The Second Week of Advent 2010

Second Sunday of Advent
"'Hope' is the thing with feathers—/That perches in the soul—/And sings the tune without the words /And never stops—at all—." Emily Dickinson's definition of hope captures what many of us have a hard time defining. Hope is not blind optimism, nor arrogant certainty, nor wishful thinking. Hope, the theme of today's Gospel, is the knowledge that God would not desert us, that we will endure difficult times to see a better day. Hope gives us the strength to seek peace and demand justice, and to envision the world as God intended it to be. 

(Is 35:1-10; Lk 5:17-26)
Look for miracles. "We have seen strange things today," the crowd says after seeing Jesus cure an afflicted man. Strange things—miracles, reconciliations, changes of heart—are all around us, but every day we miss them because we're busy looking elsewhere. Make it a habit to find one example of God at work in your life each day.

(Is 40:1-11; Mt 18:12-14)
Acknowledge your sins. Today's Gospel, along with the parable of the prodigal son, shows the lengths God will go to in order to save each of us. It is easy to resent the "troublemaker" who gets all the attention, but that misses the point: We are each the lost sheep, the prodigal son, in need of salvation. God in his mercy is offering us just that. 

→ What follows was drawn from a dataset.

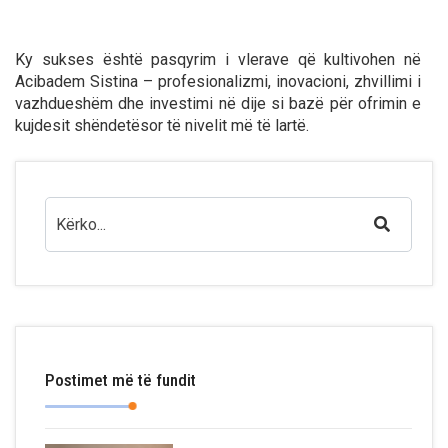
Ky sukses është pasqyrim i vlerave që kultivohen në
Acibadem Sistina – profesionalizmi, inovacioni, zhvillimi i
vazhdueshëm dhe investimi në dije si bazë për ofrimin e
kujdesit shëndetësor të nivelit më të lartë.
Postimet më të fundit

(Is 40:25-31; Mt 11:28-30)
Seek respite with God. Both readings today promise rest to the weary. And who isn't weary this time of year? You don't have to cut yourself off from the season's busyness to find rest. Grasp moments of quiet meditation wherever you can find them—turn off the radio in your car, or recite the rosary as you clean the house.

(Is 41:13-20; Mt 11:11-15)
Listen closely. John the Baptist, who heralded Jesus' coming but was ignored and ultimately killed, takes center stage this week. If we saw him on a downtown street today, dressed in rags and preaching with a burning intensity, would we think he was crazy? Or would we listen closely enough to recognize the truth he speaks?

(Is 48:17-19; Mt 11:16-19)
Ignore labels. Sometimes you can't win: Ascetic John is criticized for his severity, while sociable Jesus is called a glutton and worse. Today you're more likely to hear "conservative" and "liberal" thrown around, but the result is the same. Labels blind us to each other's humanity, and to the role in salvation that each one of us must play. 

(Sirach 48:1-4, 9-11; Mt 17:10-13)
Carve out some quiet time. The weekends before Christmas are usually nonstop, with little time left for prayer or reflection. It's impossible to forgo the shopping and the parties, but for every busy hour you spend, try to spend an equal amount of time in the quiet, listening and watching for signs of our Savior's arrival.